Bohemia at Chez McColl

by Perry Tannenbaum
Creative Loafing
August 3, 1999

The raffish, artsy renegades of Rent are here, and to tell the truth, they looked a wee bit disoriented on opening night at clean, classy Belk Theater. Perhaps it was the absence of crazed Rentheads wildly screaming in the first two rows. The most fervid Rent groupies reputedly live nomadic lives, following the show from city to city.

Well, it is Charlotte. Did you expect the plutocrats who operate our Performing Arts Center to turn over Founders Hall to a bunch of punk adolescents who had camped out at the box office for those $20 seats?

Scanning those famed front rows before Rent began, I saw only one space cadet and an ominous lack of rowdiness. Watching Jonathan Larson's rock update of La Boheme denuded of all groupie gesticulations, I finally understand what mosh pits are for. With no insanity between us and Rent, we're forced to face the music, which is plentiful but not always wonderful.

More to the point, we're forced to face the performers, who often forget they're characters in a play, giving themselves license to strut and preen like rock stars.

One of the most sizzling numbers in the show, "Out Tonight," originally called for Mimi, Roger's new flame, to put on makeup in her apartment before deciding on an amazingly tight, amazingly sexy dress, transforming herself utterly from the pale little waif who came
knocking pitifully on Roger's door just moments before. These days when the lights turn on Mimi for her showstopping number, she's already undergone metamorphosis. There's no apartment, no mirror. Instead, she slithers and spreadeagles on steel railings like a stripper, not hot but absolutely torrid to trot.

So you can't even be sure you're watching Mimi. Until she begins directing her vamping toward Roger at the end of this rocker, this lewd firecracker could be mistaken for the yet-unseen Maureen, the narrator Mark's former girlfriend, who has been reborn as a lesbian performance artist.

The shorthand storytelling doesn't help. After Collins is rescued by street musician Angel, there's no exposition scene where we learn Collins' new lover is a drag queen. Angel simply appears by Collins' side at Roger and Mark's apartment dressed in his queenly regalia.

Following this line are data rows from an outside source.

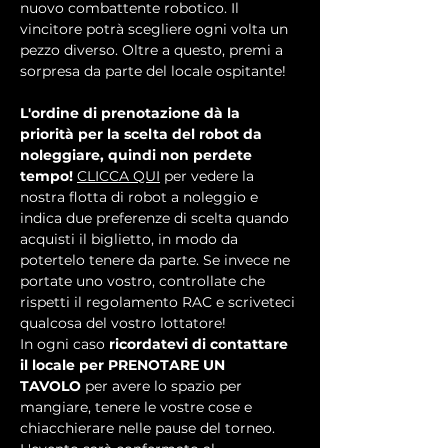
nuovo combattente robotico. Il 
vincitore potrà scegliere ogni volta un 
pezzo diverso. Oltre a questo, premi a 
sorpresa da parte del locale ospitante!
L'ordine di prenotazione dà la 
priorità per la scelta del robot da 
noleggiare, quindi non perdete 
tempo! 
CLICCA QUI
 per vedere la 
nostra flotta di robot a noleggio e 
indica due preferenze di scelta quando 
acquisti il biglietto, in modo da 
potertelo tenere da parte. Se invece ne 
portate uno vostro, controllate che 
rispetti il regolamento RAC e scriveteci 
qualcosa del vostro lottatore!
In ogni caso 
ricordatevi di contattare 
il locale per PRENOTARE UN 
TAVOLO
 per avere lo spazio per 
mangiare, tenere le vostre cose e 
chiacchierare nelle pause del torneo.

But it's hard not to be swept up in the current of Rent when the high voltage is turned on. Besides "Out Tonight," there's a flaming tigress duet between Maureen and her girlfriend, "Take Me or Leave Me." The soulful Collins-Angel love duet, "I'll Cover You," becomes a
touching eulogy when reprised at Angel's funeral. And the hard, cynical edge of Mark and Roger's "What You Own" is the essence of rock

When you're living in America
At the end of the millennium,
You are what you own.

Energy abounds in this youthful romp, so irrepressible that the players end up rejoicing in the face of poverty, AIDS, and death. Puccini's tragic ending is briefly replicated when Roger cries out "Mimi!" at his beloved's deathbed as "Musetta's Waltz" burns through the house on electric guitar. But wait! This is just a near-death episode. One funeral for the evening fills our quota.

Only one problem with the casting, but it's a biggie. Something's wrong in Bohemia when your brooding, guitar strumming hunk has less charisma than your wholesome, bespectacled narrator. Matched up against Yassmin Aler's sweet blazing Mimi, Christian Mena's Roger
seems to disappear. He's no less decisively upstaged by the piercing brilliance of Scott Hunt as Mark.

You wish Horace Rogers and Pierre Angelo Bayuga were given more space as Collins and Angel, they play their colorful relationship so nonchalantly.

You'll find the same nonchalant acceptance in Larson's Bohemia no matter what your sexual orientation, ethnicity, HIV status, or drug addiction happens to be. It's a shame that during his tragically shortened life, Larson's artistry never advanced as far as his attitude. In the title tune that jumpstarts Rent, the exuberance of the music is absurdly at odds with the helplessness of the lyric. And "Your Eyes," the lovesong Roger brings to Mimi's bedside after a year of agonized labor, is an almost laughably empty dud.

So few musicals in the 90s have attempted to mirror America now. It's a far cry from Falsettos, but Rent is a respectable runner-up in this thin category. Rent tells us there is "No day but today," but in its turbulent, confused belly are the embryos of what America's musicals will look and sound like tomorrow.